Wednesday, March 29, 2006

Taiwan to Open China Investment

The Financial Times reports:

Ms Tsai would not specify which industries she was referring to but Taiwanese companies have been waiting for years for the government to lift restrictions on mainland investments in sectors such as banking, petrochemicals and chip-packaging. Apart from sectoral bans, businesses are restricted by a ceiling that limits mainland investments by listed companies at 40 per cent of their net worth. Ms Tsai said the government had started to discuss changes to the ceiling but this had not reached the stage of policy considerations yet. Ms Tsai, who is seen as the architect of many conservative policies on cross-Strait trade and investment in the 1990s and heads a cabinet panel on economic issues, defended the tighter controls.

“This will not result in cutting off investment in China but will slow it down a little, at best,” she said. “It aims to enable Taiwan’s economy to react faster to changes in China.”

The government plans to lower the percentage of China investments in Taiwan’s total outward foreign direct investment in order to reduce the island’s economic dependence on its politically hostile neighbour.


The policy is part of a larger drive to diversify Taiwan's investments away from its mortal enemy across the Strait. It was by-lined Kthrin Hille, who managed to go a whole article without hacking on Chen Shui-bian, for once.

9 comments:

Anonymous said...

How far can Chen really go to diversify in the face of market forces? Isn't he on a hiding to nothing?

Michael Turton said...

What "market forces?" AFAIK market forces are one thing that impel diversification. Costs in China are rising, electricity shortages remain a problem, the government is corrupt and unreliable, etc. Those too are "market forces." That is why lots of Taiwanese have been shifting to Vietnam recently.

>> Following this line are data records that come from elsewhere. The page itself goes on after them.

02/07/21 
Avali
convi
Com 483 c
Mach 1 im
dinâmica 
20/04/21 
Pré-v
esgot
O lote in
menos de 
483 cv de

This policy originated under the KMT, and recognizes the underlying threat that China poses to Taiwan. I don't know how successful it will be, but it is certainly worth attempting.

Sun Bin said...

1) the policy originate from LTH's KMT, let's not confuse LTH with MYJ's KMT. this is not fair to those who do not know taiwan too well.

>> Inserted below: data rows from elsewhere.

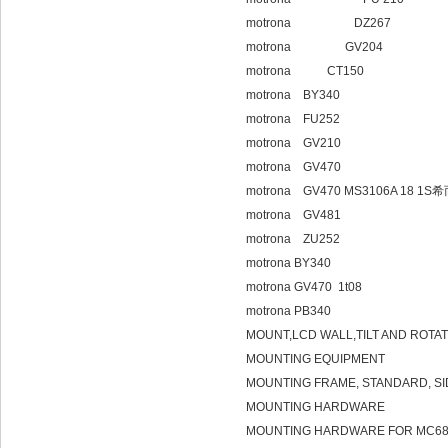
motrona DZ267
motrona GV204
motrona CT150
motrona BY340
motrona FU252
motrona GV210
motrona GV470
motrona GV470 MS3106A 1
motrona GV481
motrona ZU252
motrona BY340
motrona GV470 1t08
motrona PB340
MOUNT,LCD WALL,TILT AND ROTA
MOUNTING EQUIPMENT
MOUNTING FRAME, STANDARD, SID
MOUNTING HARDWARE
MOUNTING HARDWARE FOR MC68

2) impact of LTH's diversification (southward) policy: huge loss during the financial crisis in 1997-99 in indonesia, philippines.
conclusion: decision best left to businessmen themselves.

Anonymous said...

common language, family ties, mature investments, amortised costs, size of domestic market, yr competitors are there/heading there etc......those market forces

Michael Turton said...

Sun, the major difference between the KMT now and then is that it now opposes all the policies it historically supported, since the DPP supports them. If the DPP supported curing cancer, the KMT would object. Not dealing with China goes back to 1949, when Chiang got defeated. It is not an LTH issue. The KMT split in the 1990s over the issue, and those who were for more mainland investment left to form the New Party and to follow Soong. BTW, Ma Ying-jeou's policy of not unifying until China is democratic is Lee Teng-hui's. Also, Ma's 30-50 year peace idea is James Soong's from the 2000 election. There's no "MYJ KMT" -- that is merely a fantasy of the MYJ-as-Messiah crowd.

Michael

Michael Turton said...

common language, family ties, mature investments, amortised costs, size of domestic market, yr competitors are there/heading there etc......those market forces

So, there are market forces pulling in both directions. Some pull to China, some don't.

Michael

Anonymous said...

but most are heading due west...that's the giant sucking sound you hear. Its not coming from Hanoi. Political forces and market forces sometimes coincide - I just don't see it happening much at all in this case. Business will always find a go-around.

Michael Turton said...

That's probably true.

Anonymous said...

Interesting that they mention banking in the article. I've read a lot over the past couple of years how the banking industry in China is shaky and could be where the country overheats. Could Taiwan's expertise in financial services help improve the banking infrastructure over there? I don't know much about all of that, but I do know that if Taiwan wants to help change to a "service" economy, they could probably help by spreading their services to the Mainland.